He stood stock-still in a
prophetic attitude, as though he were the Genius of Brittany rising
from a slumber of three years, to renew a war in which victory could
only be followed by twofold mourning.
"A pretty fellow this!" thought Hulot; "he looks to me like the
emissary of men who mean to argue with their muskets."
Having growled these words between his teeth, the commandant cast his
eyes in turn from the man to the valley, from the valley to the
detachment, from the detachment to the steep acclivities on the right
of the road, the ridges of which were covered with the broom and gorse
of Brittany; then he suddenly turned them full on the stranger, whom
he subjected to a mute interrogation, which he ended at last by
roughly demanding, "Where do you come from?"

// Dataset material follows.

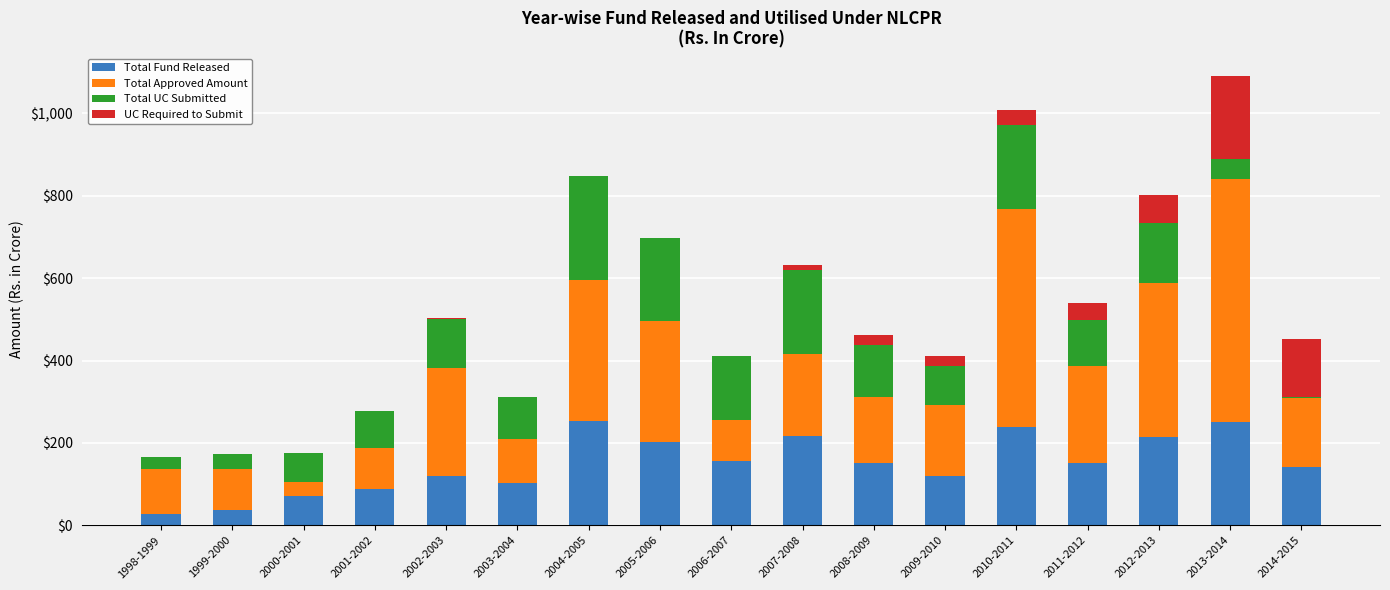

The value of Total Fund Released at 2010-2011 is 339.9. True or false?

False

His eager, piercing eye strove to detect the secrets of that
impenetrable face, which never changed from the vacant, torpid
expression in which a peasant when doing nothing wraps himself.
"From the country of the Gars," replied the man, without showing any
uneasiness.
"Your name?"
"Marche-a-Terre."
"Why do you call yourself by your Chouan name in defiance of the law?"
Marche-a-Terre, to use the name he gave to himself, looked at the
commandant with so genuine an air of stupidity that the soldier
believed the man had not understood him.
"Do you belong to the recruits from Fougeres?"
To this inquiry Marche-a-Terre replied by the bucolic "I don't know,"
the hopeless imbecility of which puts an end to all inquiry.